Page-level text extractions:
################

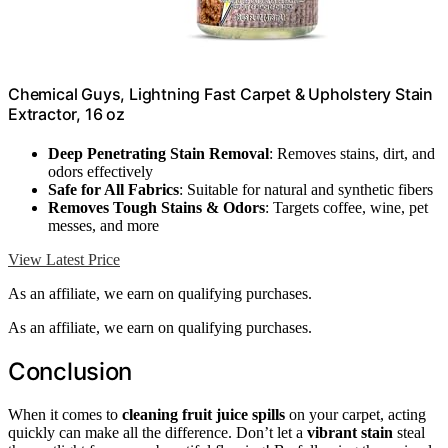
Chemical Guys, Lightning Fast Carpet & Upholstery Stain
Extractor, 16 oz
Deep Penetrating Stain Removal
: Removes stains, dirt, and
odors effectively
Safe for All Fabrics
: Suitable for natural and synthetic fibers
Removes Tough Stains & Odors
: Targets coffee, wine, pet
messes, and more
View Latest Price
As an affiliate, we earn on qualifying purchases.
As an affiliate, we earn on qualifying purchases.
Conclusion
When it comes to
cleaning fruit juice spills
on your carpet, acting
quickly can make all the difference. Don’t let a
vibrant stain
steal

################

*EXERCISE*: With the images omitted, output all entries exactly as given.

*WRITTEN ANSWER*:
Chemical Guys, Lightning Fast Carpet & Upholstery Stain
Extractor, 16 oz
Deep Penetrating Stain Removal
: Removes stains, dirt, and
odors effectively
Safe for All Fabrics
: Suitable for natural and synthetic fibers
Removes Tough Stains & Odors
: Targets coffee, wine, pet
messes, and more
View Latest Price
As an affiliate, we earn on qualifying purchases.
As an affiliate, we earn on qualifying purchases.
Conclusion
When it comes to
cleaning fruit juice spills
on your carpet, acting
quickly can make all the difference. Don’t let a
vibrant stain
steal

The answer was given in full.